Improving isoform-level eQTL and integrative genetic analyses of breast cancer risk with long-read RNA transcript assemblies

Most eQTL and TWAS analyses quantify expression using aggregate, tissue-agnostic transcript annotations and ignore isoform-level regulation, potentially obscuring or misattributing regulatory mechanisms. Here, we developed a framework leveraging publicly available long-read RNA-seq data to perform tissue-informed inference of genetic regulation and prioritize candidate causal isoforms for breast cancer risk. We quantified gene- and isoform-level expression in breast tumor (TCGA), non-cancerous mammary tissue, and cultured fibroblasts (GTEx) using three transcriptome annotations: standard GENCODE, tissue-specific long-read-derived assemblies, and combined annotations incorporating transcript-isoforms from both. While GENCODE cataloged over 250,000 pan-tissue isoforms, the tissue-specific long-read assemblies captured reduced sets of 74,717 isoforms in tumor, 48,057 in fibroblasts, and 22,941 in healthy breast. We performed eQTL mapping and fine-mapping, followed by colocalization with overall and subtype-specific breast cancer GWAS and isoform-level TWAS. While most eGenes were concordant across annotations, approximately 1/3 of lead cis-eQTLs for shared eGenes differed between long-read assemblies and GENCODE. Further, eIsoform discovery was highly annotation-specific. In healthy breast tissue, the gold standard tissue for building gene expression prediction models for TWAS of breast cancer, 46% of eIsoforms identified by the long-read annotation were unique to that annotation even though 93.7% of them are present in GENCODE. Despite combined annotations expanding the GENCODE catalog by only 0.6-7.6% depending on tissue source, 69% of unique significant isoform-trait associations were specific to a single annotation.
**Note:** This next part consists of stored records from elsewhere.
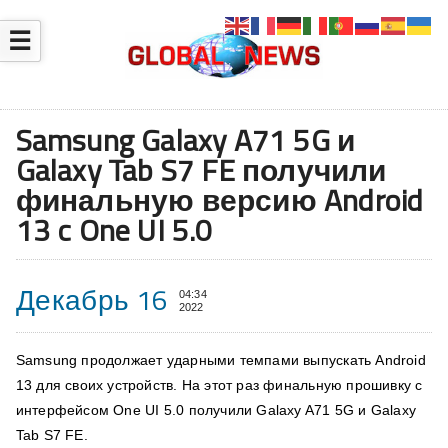
☰
Samsung Galaxy A71 5G и
Galaxy Tab S7 FE получили
финальную версию Android
13 c One UI 5.0
Декабрь 16
04:34
2022
Samsung продолжает ударными темпами выпускать Android
13 для своих устройств. На этот раз финальную прошивку с
интерфейсом One UI 5.0 получили Galaxy A71 5G и Galaxy
Tab S7 FE.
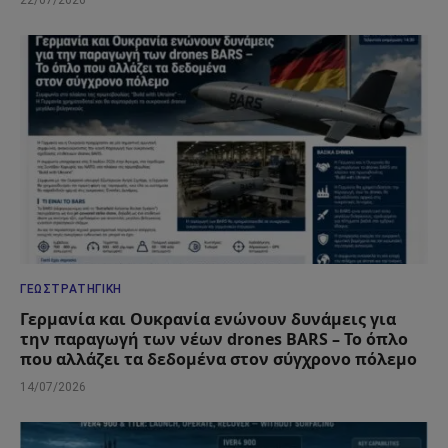
ΓΕΩΣΤΡΑΤΗΓΙΚΉ
Γερμανία και Ουκρανία ενώνουν δυνάμεις για
την παραγωγή των νέων drones BARS – Το όπλο
που αλλάζει τα δεδομένα στον σύγχρονο πόλεμο
14/07/2026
Long-read-informed annotations uncovered regulatory associations entirely missed by GENCODE, including a candidate regulatory isoform at the MARK1 locus captured only in fibroblasts and a previously unannotated splice variant prioritized as the likely effector transcript at NUP107. These findings demonstrate that transcript annotation is not merely a technical consideration but critically defines the biological hypothesis space for regulatory mechanisms and shapes discovery. Incorporating tissue-resolved isoform annotations from long-read RNA-seq improves the specificity of regulatory inference and enhances identification of candidate causal isoforms at GWAS loci.